▶ **Task prompt**
Extract every line in the rows below that contains the string "instrument", and copy each one unchanged.

▶ **Data section**
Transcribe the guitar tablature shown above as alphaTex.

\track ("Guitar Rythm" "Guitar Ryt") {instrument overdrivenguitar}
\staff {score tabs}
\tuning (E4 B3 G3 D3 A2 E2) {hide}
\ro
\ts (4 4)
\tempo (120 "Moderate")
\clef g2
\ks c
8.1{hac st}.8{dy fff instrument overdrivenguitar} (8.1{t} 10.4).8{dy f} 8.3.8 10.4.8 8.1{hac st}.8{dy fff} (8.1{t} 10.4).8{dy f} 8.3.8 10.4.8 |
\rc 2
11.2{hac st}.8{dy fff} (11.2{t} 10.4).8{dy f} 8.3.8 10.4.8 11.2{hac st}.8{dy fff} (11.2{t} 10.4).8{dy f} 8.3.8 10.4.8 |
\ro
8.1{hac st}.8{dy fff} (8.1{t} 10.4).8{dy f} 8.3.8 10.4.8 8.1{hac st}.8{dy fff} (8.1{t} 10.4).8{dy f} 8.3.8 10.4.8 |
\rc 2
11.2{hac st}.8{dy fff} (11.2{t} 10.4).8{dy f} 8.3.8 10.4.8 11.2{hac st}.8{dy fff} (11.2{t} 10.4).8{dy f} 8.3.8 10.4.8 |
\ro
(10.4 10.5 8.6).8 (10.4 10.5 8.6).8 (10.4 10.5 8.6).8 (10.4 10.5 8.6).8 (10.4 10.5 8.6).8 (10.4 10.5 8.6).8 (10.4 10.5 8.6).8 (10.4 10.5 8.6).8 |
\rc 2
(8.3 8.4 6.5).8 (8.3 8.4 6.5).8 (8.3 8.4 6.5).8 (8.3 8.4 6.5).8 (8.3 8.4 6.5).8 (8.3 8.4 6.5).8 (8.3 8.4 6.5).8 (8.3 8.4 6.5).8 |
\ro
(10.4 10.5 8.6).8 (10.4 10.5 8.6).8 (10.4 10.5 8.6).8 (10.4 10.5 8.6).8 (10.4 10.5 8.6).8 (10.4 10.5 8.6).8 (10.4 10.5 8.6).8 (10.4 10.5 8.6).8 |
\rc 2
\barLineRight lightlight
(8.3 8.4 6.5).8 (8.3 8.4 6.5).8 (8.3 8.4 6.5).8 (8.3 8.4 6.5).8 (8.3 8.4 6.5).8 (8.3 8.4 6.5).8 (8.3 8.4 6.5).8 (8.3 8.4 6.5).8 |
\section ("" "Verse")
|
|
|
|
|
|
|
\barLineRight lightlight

▶ **Result of this task**
\track ("Guitar Rythm" "Guitar Ryt") {instrument overdrivenguitar}
8.1{hac st}.8{dy fff instrument overdrivenguitar} (8.1{t} 10.4).8{dy f} 8.3.8 10.4.8 8.1{hac st}.8{dy fff} (8.1{t} 10.4).8{dy f} 8.3.8 10.4.8 |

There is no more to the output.